Für sechs Wochen sei die Beklagte aufgrund des Ausbildungsvertrages i.V.m. § 12 Abs. 1 Satz 1 Nr. 2 a BBiG a.F. zur Fortzahlung der Vergütung verpflichtet. Die Klägerin habe sich wie erforderlich für die weitere Lehre bereitgehalten. Für den übrigen Zeitraum schulde die Beklagte die Vergütung nach § 3 Abs. 2 BBiG a.F. i.V.m. § 615 Satz 1 BGB. Dies gelte damit auch für Ausbildungsverhältnisse. Der Bereitschaft der Klägerin zur weiteren Ausbildung habe die Beklagte nach der praktischen Ausbildung im Hotel nicht mehr entsprochen. Sie könne auch nicht auf die GmbH verweisen, da diese aufgrund des rückwirkenden Widerspruchs nicht Ausbilderin der Klägerin geworden sei. Schließlich habe die Klägerin ihre Bereitschaft zur weiteren Ausbildung aufgrund § 296 Satz 1 BGB nicht besonders anbieten müssen, da die Beklagte bereits in der Mitarbeiterversammlung deutlich gemacht habe, ab 1.10.2003 nicht mehr Ausbilderin zu sein.
 

Konsequenzen: 

Die Entscheidung ist von erheblicher Relevanz hinsichtlich der Pflichten des bisherigen Betriebsinhabers bei Betriebsübergang gem. § 613a BGB. Sie stellt klar, welche Bedeutung der formgemäßen Unterrichtung aller Mitarbeiter vor Betriebsübergang zukommt. Unterbleibt diese gänzlich oder ist fehlerhaft, beginnt der Lauf der Monatsfrist für den schriftlichen Widerspruch des Arbeitnehmers gegen den Übergang nicht. Dies hat zur Folge, dass der Widerspruch auch noch ggf. mit Klageerhebung oder im Berufungsverfahren erfolgen kann.
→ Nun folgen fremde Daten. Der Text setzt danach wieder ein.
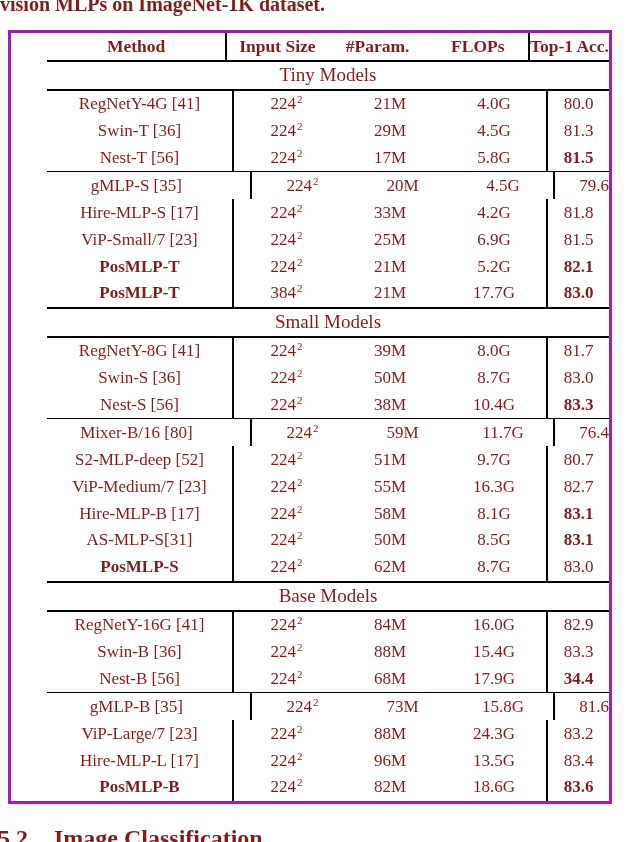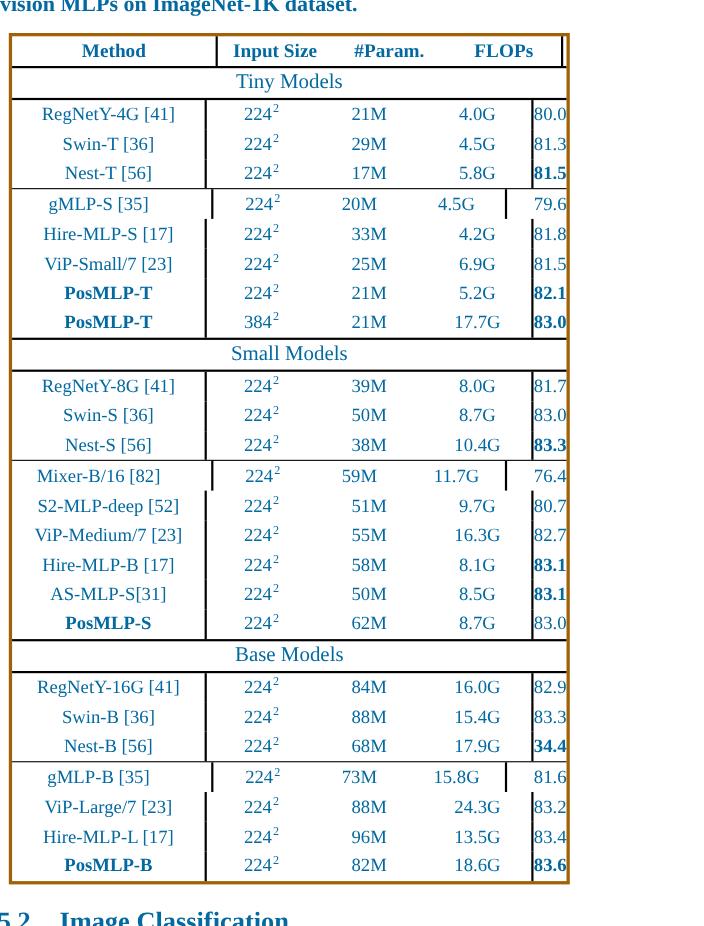"vision MLPs on ImageNet-1K dataset." .page { color: #0369a1 -> #7f1d1d }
Dass die nachteiligen Folgen des Widerspruchs rückwirkend eintreten, erweist sich für den bisherigen Inhaber, der sich regelmäßig bereits auf das Bestehen einer anderen Rechtslage eingerichtet haben dürfte, als besonders misslich.

Zusätzliche Bedeutung erhält das Chemnitzer Urteil dadurch, dass über den Verweis des § 3 Abs. 2 BBiG a.F. auf die für den Arbeitsvertrag geltenden Rechtsvorschriften und -grundsätze der § 615 BGB auch zur Anwendung im Ausbildungsverhältnis gelangt. Dies führt zu einem Vergütungsanspruch des Azubi auch über § 12 Abs. 1 Satz 1 Nr. 2 a BBiG a.F. (Fortzahlungsanspruch bei Ausfall der Berufsausbildung) hinaus. Für den Ausbilder hat das zur Folge, dass er in diesem Fall dem Azubi Annahmeverzugsvergütung schuldet.

Praxistipp: 

Vor dem Betriebsübergang sollte der bisherige Inhaber im eigenen Interesse sowohl Arbeitnehmer als auch Auszubildende unter Einhaltung der vorgeschriebenen Textform ordnungsgemäß i.S.v. § 613a Abs. 5 BGB unterrichten. Ist eine solche Unterrichtung zunächst unterblieben, muss sie umgehend nachgeholt werden. Nur so kann der Lauf der Ein-Monats-Frist für einen Widerspruch der Mitarbeiter gegen den Übergang der Arbeits- bzw. Ausbildungsverhältnisse auf den neuen Inhaber in Gang gesetzt. Dies verhindert, dass der bisherige Inhaber ggf. noch nach längerer Zeit mit den für ihn ungünstigen rückwirkenden Folgen des Widerspruchs konfrontiert wird.